§ **EXERCISE**
Put the entries below into a two-column CSV with the headers input and output, one row per entry. Place each entry's text and its answer in separate quoted fields, turn line breaks into spaces, and leave out the pictures.

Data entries
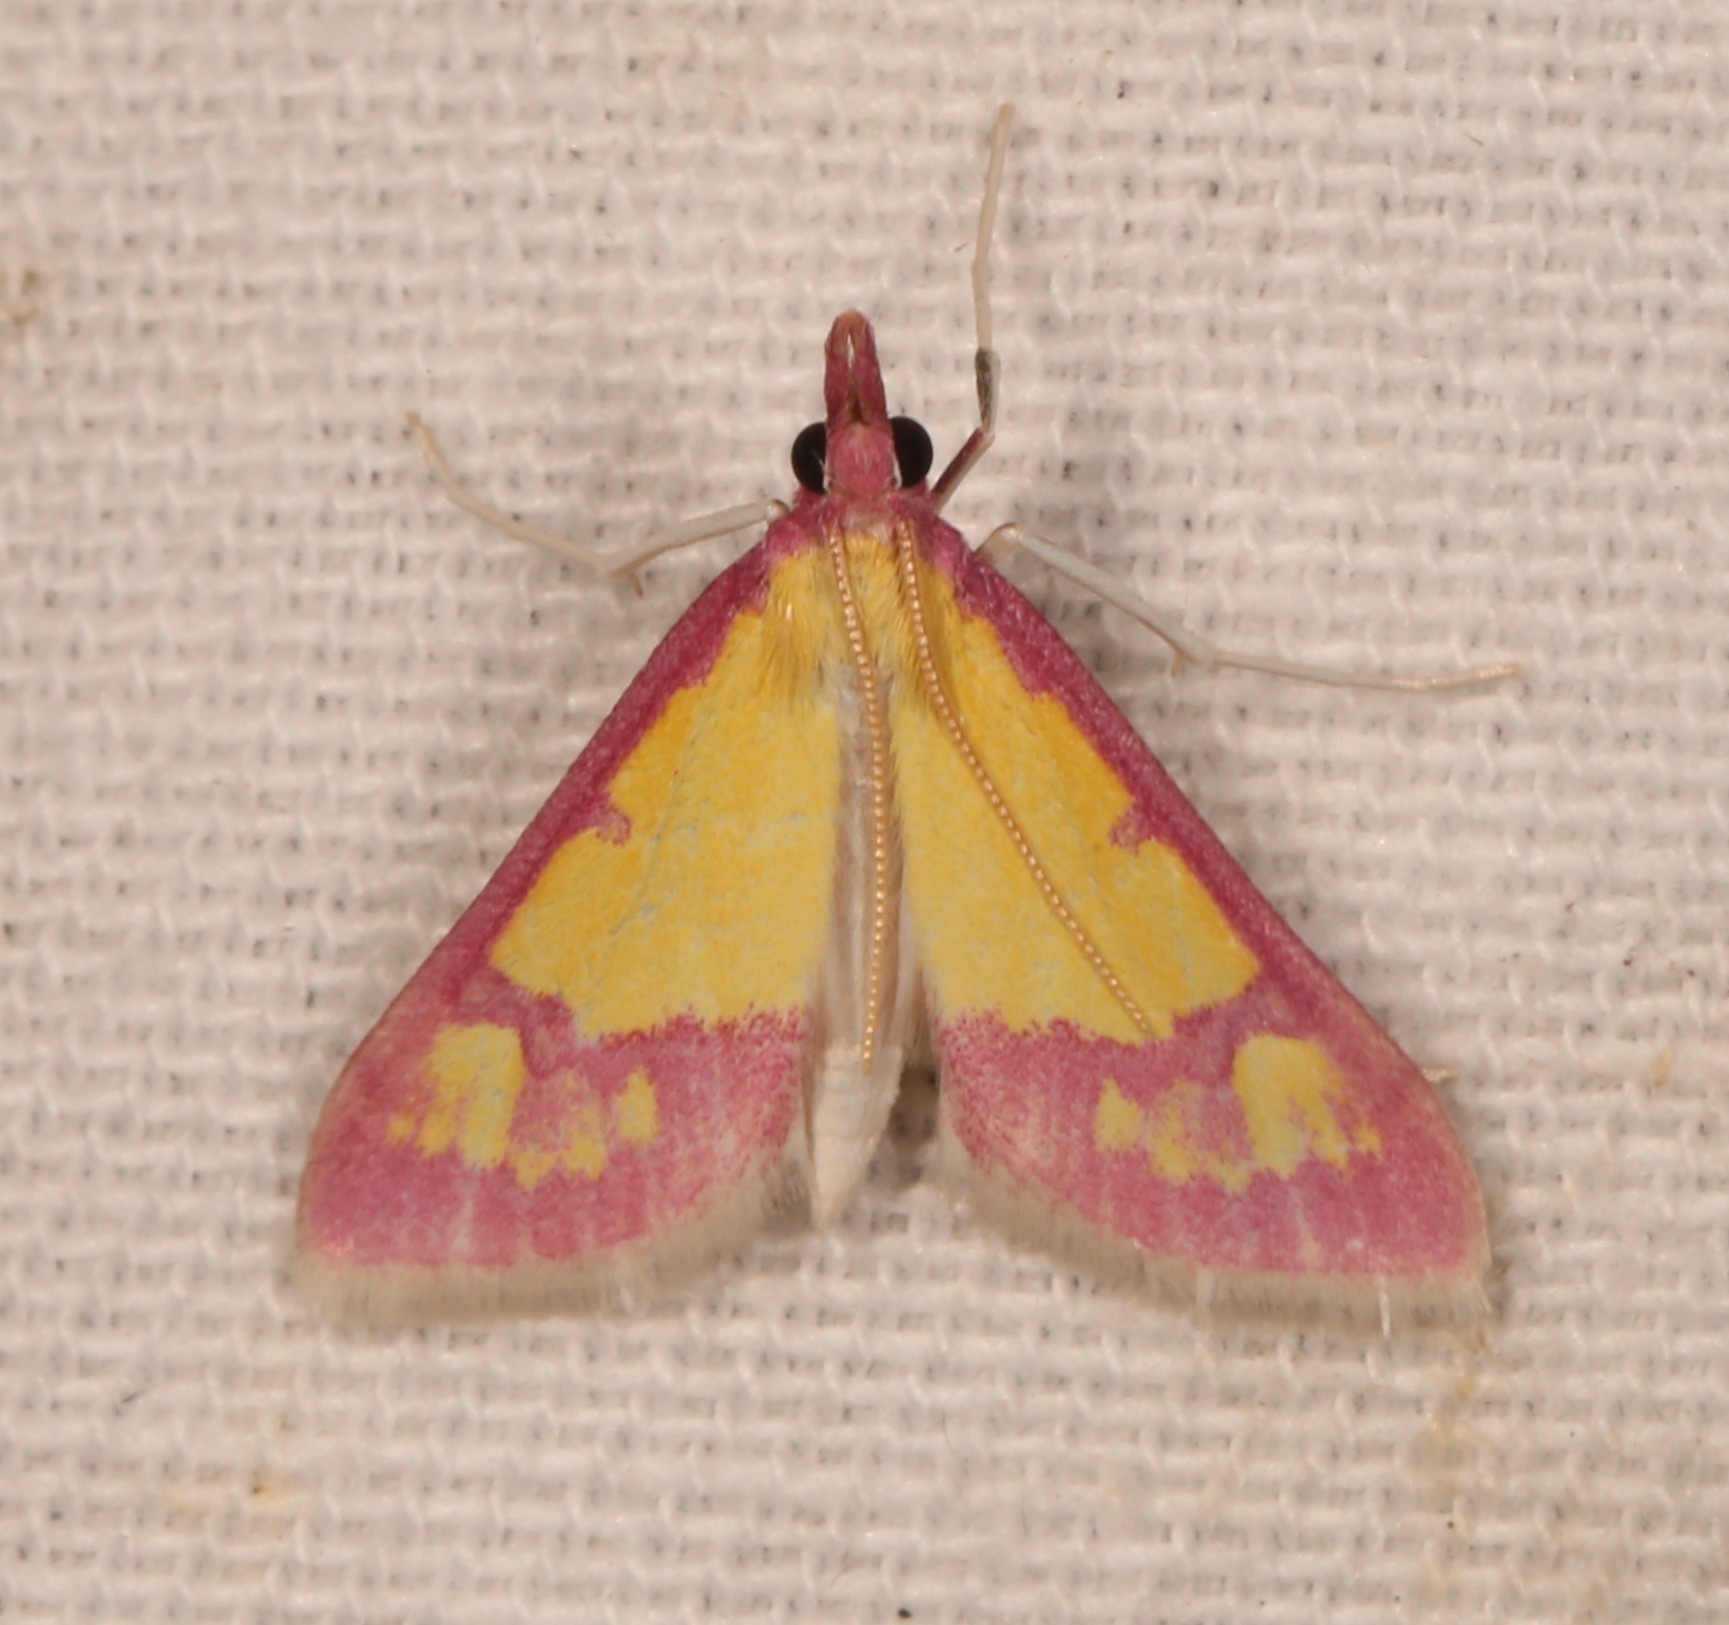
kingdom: Animalia
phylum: Arthropoda
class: Insecta
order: Lepidoptera
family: Crambidae
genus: Choristostigma
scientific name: Choristostigma roseopennalis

§ **ANSWER TO THIS EXERCISE**
input,output
"kingdom:","Animalia"
"phylum:","Arthropoda"
"class:","Insecta"
"order:","Lepidoptera"
"family:","Crambidae"
"genus:","Choristostigma"
"scientific name:","Choristostigma roseopennalis"